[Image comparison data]
------------------------------------------------------------------------

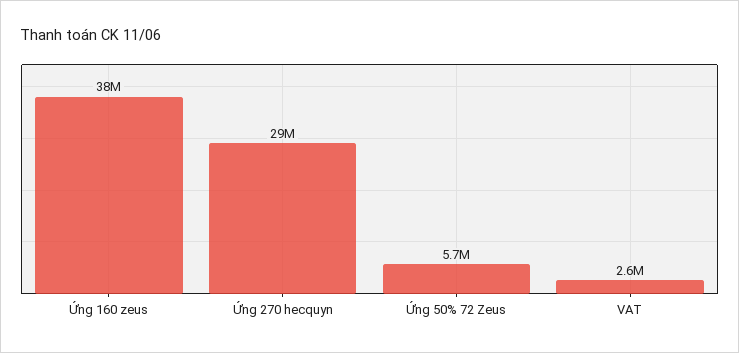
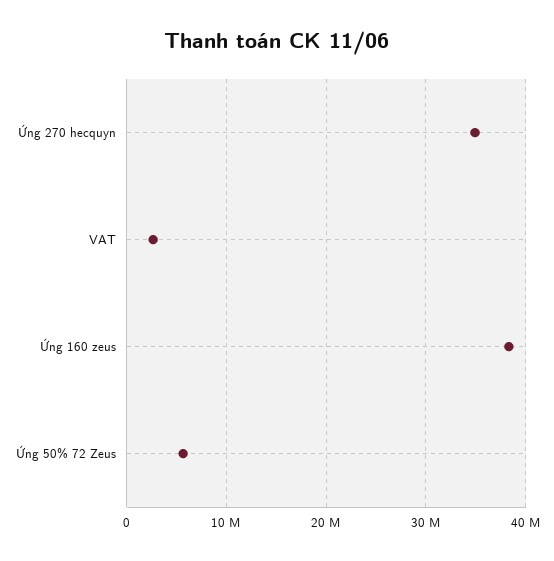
  {
    "Ứng 160 zeus": 38000000,
-   "Ứng 270 hecquyn": 29000000,
+   "Ứng 270 hecquyn": 35000000,
    "Ứng 50% 72 Zeus": 5700000,
    "VAT": 2600000
  }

------------------------------------------------------------------------

(PROMPT)
Line by line, write out the data above exactly, without the pictures.

(ANSWER BOX)
  {
    "Ứng 160 zeus": 38000000,
-   "Ứng 270 hecquyn": 29000000,
+   "Ứng 270 hecquyn": 35000000,
    "Ứng 50% 72 Zeus": 5700000,
    "VAT": 2600000
  }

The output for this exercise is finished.